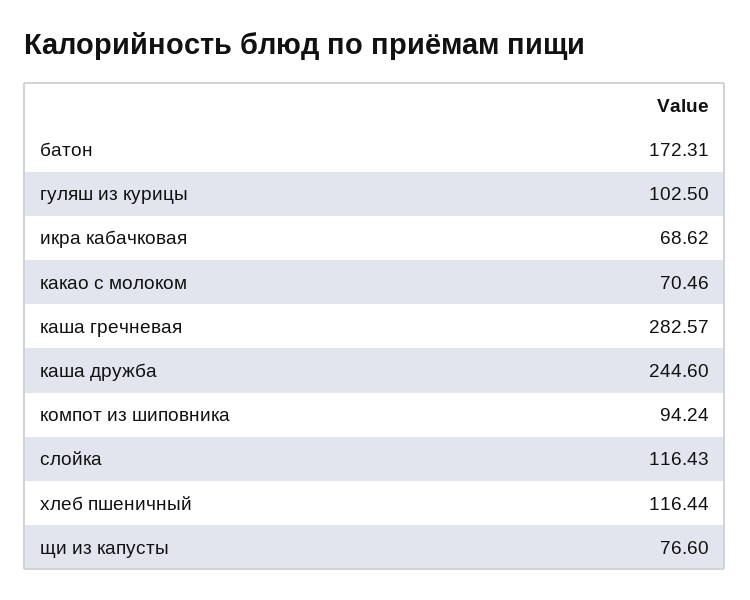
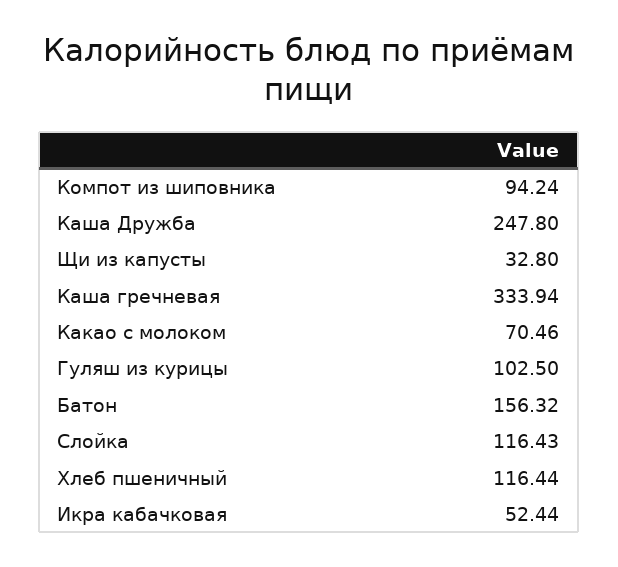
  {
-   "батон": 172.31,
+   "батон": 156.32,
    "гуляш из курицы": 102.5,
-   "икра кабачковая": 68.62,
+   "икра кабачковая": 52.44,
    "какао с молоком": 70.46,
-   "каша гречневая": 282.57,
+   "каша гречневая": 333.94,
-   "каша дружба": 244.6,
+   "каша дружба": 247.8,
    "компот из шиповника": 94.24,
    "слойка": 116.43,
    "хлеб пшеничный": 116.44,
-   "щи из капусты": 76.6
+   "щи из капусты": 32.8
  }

******************************

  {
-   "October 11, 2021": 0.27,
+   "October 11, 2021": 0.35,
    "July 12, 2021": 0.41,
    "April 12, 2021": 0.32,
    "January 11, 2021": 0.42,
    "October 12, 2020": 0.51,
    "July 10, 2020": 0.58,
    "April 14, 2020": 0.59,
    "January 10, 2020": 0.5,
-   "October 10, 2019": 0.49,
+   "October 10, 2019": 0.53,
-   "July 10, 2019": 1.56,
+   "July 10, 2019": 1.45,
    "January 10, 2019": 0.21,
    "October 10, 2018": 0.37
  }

******************************

[Aim of the exercise]
In the material above, find each line containing the word "October" and copy it.

[Expected answer]
-   "October 11, 2021": 0.27,
+   "October 11, 2021": 0.35,
    "October 12, 2020": 0.51,
-   "October 10, 2019": 0.49,
+   "October 10, 2019": 0.53,
    "October 10, 2018": 0.37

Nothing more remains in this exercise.